Privilege. That word came up a lot that evening. The implication was that I should shut up because I have no standing—that my life is so frictionless I can’t possibly understand what it’s like to hit real obstacles. Maybe. But I notice that privilege is often invoked not to end injustice but to end conversations that might complicate someone’s preferred framework. If you can dismiss the argument by dismissing the speaker, you never have to engage with what’s actually being said.

The irony wasn’t lost on me: the people accusing me of exclusion were excluding me. Shut out of the debate because I’m male and white. The very mechanism they claimed to be fighting.

I’m not arguing that Malaika has nothing to contribute. The opposite, actually. I think there’s something real in her—something that could push things forward. But not like this. Not by burning energy trying to establish authorship of a hashtag while wrapping the whole fight in a theory that makes external validation the only proof of worth, and racism the only possible explanation for its absence. That she invested so much effort proving she invented #NotJustSad while simultaneously insisting it shouldn’t be personalized is a contradiction that nobody in her corner seemed to notice.

Systemic discrimination is real. It’s documented. It produces concrete harm. Pretending otherwise is its own form of dishonesty.
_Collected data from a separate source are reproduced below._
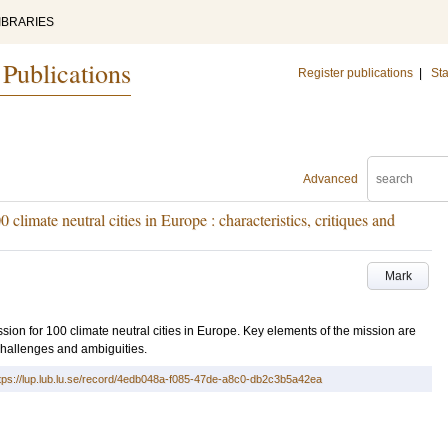
IBRARIES
 Publications
Register publications
|
Sta
Advanced
 climate neutral cities in Europe : characteristics, critiques and
Mark
ission for 100 climate neutral cities in Europe. Key elements of the mission are
challenges and ambiguities.
tps://lup.lub.lu.se/record/4edb048a-f085-47de-a8c0-db2c3b5a42ea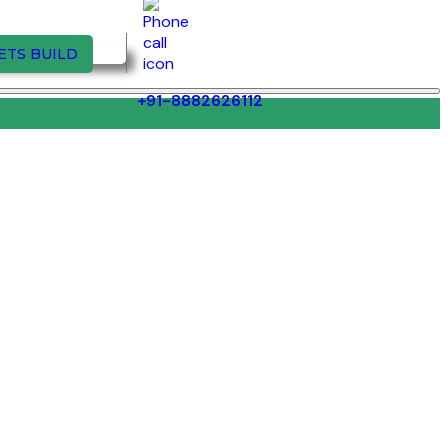
ETS BUILD
+91-8882626112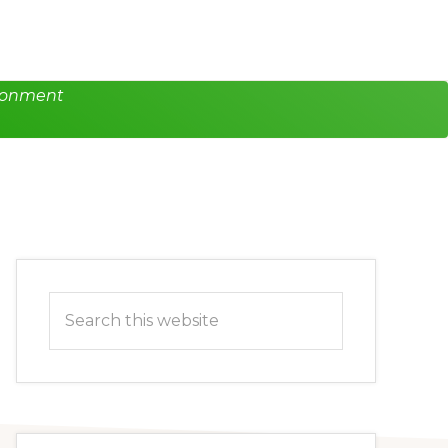
ironment
Primary
Search
Sidebar
this
website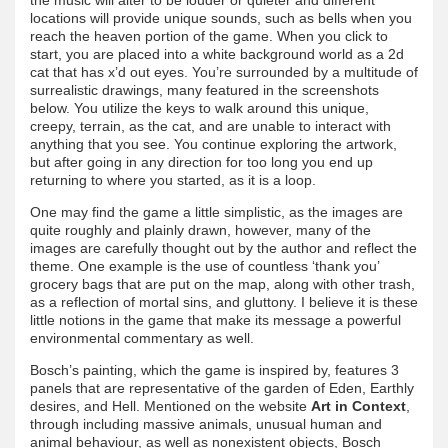
locations will provide unique sounds, such as bells when you
reach the heaven portion of the game. When you click to
start, you are placed into a white background world as a 2d
cat that has x’d out eyes. You’re surrounded by a multitude of
surrealistic drawings, many featured in the screenshots
below. You utilize the keys to walk around this unique,
creepy, terrain, as the cat, and are unable to interact with
anything that you see. You continue exploring the artwork,
but after going in any direction for too long you end up
returning to where you started, as it is a loop.
One may find the game a little simplistic, as the images are
quite roughly and plainly drawn, however, many of the
images are carefully thought out by the author and reflect the
theme. One example is the use of countless ‘thank you’
grocery bags that are put on the map, along with other trash,
as a reflection of mortal sins, and gluttony. I believe it is these
little notions in the game that make its message a powerful
environmental commentary as well.
Bosch’s painting, which the game is inspired by, features 3
panels that are representative of the garden of Eden, Earthly
desires, and Hell. Mentioned on the website
Art in Context
,
through including massive animals, unusual human and
animal behaviour, as well as nonexistent objects, Bosch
But systemic discrimination and individual failure are not the same thing, even when they coexist. You can face genuine prejudice and also have made a bad pitch. You can live inside an unfair system and also have been wrong about something. The system being rigged doesn’t mean every outcome is a result of the rigging.

When I fail at something—and I fail at plenty of things—I can usually produce five or six reasons why it wasn’t really my fault. Some of them are even true. But the only way I’ve ever actually improved at anything is by identifying the parts that were specifically my fault and working on those. That requires a kind of ruthlessness toward yourself that feels genuinely awful and is, I think, necessary.
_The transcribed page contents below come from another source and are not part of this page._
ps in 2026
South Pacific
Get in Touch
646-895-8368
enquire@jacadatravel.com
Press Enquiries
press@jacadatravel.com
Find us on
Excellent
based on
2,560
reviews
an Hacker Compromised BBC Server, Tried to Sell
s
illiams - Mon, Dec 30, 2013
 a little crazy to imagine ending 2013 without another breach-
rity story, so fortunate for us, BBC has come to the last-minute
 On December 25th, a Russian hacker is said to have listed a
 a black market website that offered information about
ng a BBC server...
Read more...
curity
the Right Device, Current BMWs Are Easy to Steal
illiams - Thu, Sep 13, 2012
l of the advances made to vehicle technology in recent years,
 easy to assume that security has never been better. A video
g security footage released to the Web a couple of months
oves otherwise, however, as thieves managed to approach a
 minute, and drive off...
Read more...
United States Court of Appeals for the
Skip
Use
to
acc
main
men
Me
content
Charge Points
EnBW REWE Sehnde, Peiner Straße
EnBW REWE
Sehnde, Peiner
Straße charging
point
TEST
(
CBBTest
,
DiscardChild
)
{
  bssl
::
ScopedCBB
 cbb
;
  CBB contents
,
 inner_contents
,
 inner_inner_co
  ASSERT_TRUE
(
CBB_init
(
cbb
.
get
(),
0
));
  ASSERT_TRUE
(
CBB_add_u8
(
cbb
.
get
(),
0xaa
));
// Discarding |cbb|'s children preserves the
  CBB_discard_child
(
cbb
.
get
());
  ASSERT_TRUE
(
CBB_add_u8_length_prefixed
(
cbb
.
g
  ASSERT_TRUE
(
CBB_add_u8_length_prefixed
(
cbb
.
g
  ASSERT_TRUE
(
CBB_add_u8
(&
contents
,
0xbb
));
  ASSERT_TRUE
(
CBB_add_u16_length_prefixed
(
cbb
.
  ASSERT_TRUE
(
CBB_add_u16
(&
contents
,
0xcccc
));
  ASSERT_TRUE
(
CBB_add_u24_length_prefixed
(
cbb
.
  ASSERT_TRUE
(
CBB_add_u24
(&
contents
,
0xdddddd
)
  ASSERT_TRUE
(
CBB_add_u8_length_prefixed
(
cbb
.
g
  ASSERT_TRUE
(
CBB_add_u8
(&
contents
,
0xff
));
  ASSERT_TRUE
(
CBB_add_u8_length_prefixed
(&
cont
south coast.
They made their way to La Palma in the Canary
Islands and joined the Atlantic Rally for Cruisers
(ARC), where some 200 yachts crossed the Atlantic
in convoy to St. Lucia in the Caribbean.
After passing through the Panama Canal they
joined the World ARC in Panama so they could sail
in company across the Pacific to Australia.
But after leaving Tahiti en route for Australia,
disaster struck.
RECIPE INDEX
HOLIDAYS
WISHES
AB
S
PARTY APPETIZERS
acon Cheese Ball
If you let your fear of really trying—against whatever obstacles are in your way—hide behind your gender or your skin color or whatever else is available, then you’re the one choosing the ceiling. Not them. Not the system. Just you.

The fish was still in the fridge when I finally closed the laptop. The beer had gone warm. I never started the anime. I sat with the particular discomfort of having said something I believe, out loud, to people who found it monstrous—which is either a sign I was wrong, or a sign I said something true in a direction they didn’t want it to go. I’m still not entirely sure which.